The 4th Circuit wrote three opinions; two for the majority and one for the dissent.

Writing for the majority, Chief Judge Terri F. Love cited testimony from Dr. Lemuel Moye that supported the argument that the coronavirus had physically altered the property.

“The physical presence of COVID-19 substantially diminished the usable space of the property, as tables needed to be pushed farther apart, and resulted in economic losses due to the slowdown of the appellants’ business,” the opinion says. “Stated differently, the physical presence of infectious viral particles decreased the habitable portion of the insured property and caused a slowdown of business activities.”

Judge Joy Cossich Lobrano concurred, but wrote separately to say coverage was owed under a 2011 appellate court decision, Widder v. Louisiana Citizens Property Insurance Corp., that held lead contamination to a home had caused a direct physical loss because it had rendered the property unusable.

The two dissenters, in an opinion written by Judge Roland L. Belsome, said the trial court’s ruling in favor of Lloyds should have been upheld because there was no physical alteration to Cajun Conti’s property.

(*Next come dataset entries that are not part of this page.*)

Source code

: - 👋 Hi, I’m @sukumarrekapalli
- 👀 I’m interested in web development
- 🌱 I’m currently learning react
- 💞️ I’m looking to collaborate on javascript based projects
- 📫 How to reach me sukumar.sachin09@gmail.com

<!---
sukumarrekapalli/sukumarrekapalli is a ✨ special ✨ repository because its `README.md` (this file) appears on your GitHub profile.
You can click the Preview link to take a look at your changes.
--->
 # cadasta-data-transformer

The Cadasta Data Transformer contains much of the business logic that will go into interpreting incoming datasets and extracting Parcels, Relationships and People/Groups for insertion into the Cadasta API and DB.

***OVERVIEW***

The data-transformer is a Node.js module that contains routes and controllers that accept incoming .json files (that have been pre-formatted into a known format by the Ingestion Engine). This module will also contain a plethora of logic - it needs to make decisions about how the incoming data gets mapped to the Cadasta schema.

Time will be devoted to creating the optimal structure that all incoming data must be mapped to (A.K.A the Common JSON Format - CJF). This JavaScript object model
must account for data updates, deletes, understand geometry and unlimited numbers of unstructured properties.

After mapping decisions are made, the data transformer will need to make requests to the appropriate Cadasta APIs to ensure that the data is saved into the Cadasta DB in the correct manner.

Rhonda D. Orin, an insurance recovery attorney for the Anderson Kill law firm in Washington, D.C., said the fact that five appellate court judges wrote three opinions to explain their reasoning demonstrates the ambiguity that Cajun Conti was trying to prove. She said business owners who buy all-risk policies with no virus exclusions expect to be covered in circumstances where they are not allowed to use their property for the intended purpose.

Both Houghtaling and Orin pointed out that most of the decisions so far were decided in federal court at the summary judgment stage, meaning federal judges are interpreting state laws. Houghtaling said he would not have been able to present evidence that ISO considered viral contaminations to be compensable if his case had not gone to trial.

Attorneys for Marc Fisher LLC, a designer shoe distributor, also attempted to submit evidence about ISO’s statements to insurance regulators in a lawsuit that sought more than $100 million in damages. A state court judge dismissed the case after finding no coverage was owed because of a virus exclusion.

Nevertheless, Orin said the ISO’s comments to insurance regulators about the need for a virus exclusion in 2006 make for compelling evidence.

“Companies don’t go through the process of drafting exclusions and getting them approved by all 50 state insurance departments if they don’t need them,” she said.

Orin said she’s been practicing law long enough to see how tort liability in environmental law developed. Insurers that excluded coverage for pollution won early rounds but then started losing cases.

She said the tide may be turning for COVID-19 business-interruption claims as well.

“I think this thing can turn on a dime and I think insurance companies think it can too and are worried about it,” she said.

K. James Sullivan, a policyholder attorney with the Calfee law firm in Cleveland, Ohio, said the decision demonstrates that business-interruption coverage is a matter of state law and should be decided by state courts rather than federal courts.

“Although it relies on Louisiana law, which sometimes differs from other states’ laws, this case shares at least two things in common with many other U.S. states,” Sullivan said in an email. “First, it relies largely upon the principle that ambiguous insurance policy language gets construed in the policyholder’s favor as a matter of law, and this same principle exists in most U.S. states. Second, this case shares the same key question as most cases in U.S. state courts, which is how to interpret the phrase ‘direct physical loss or damage.'”

He said it stands to reason that other state high courts may find insurance policy language to be ambiguous.

“Here in Ohio, where ambiguities are construed in favor of policyholders, we continue to wait and see how our Ohio Supreme Court will rule on this topic in a pending case,” he said.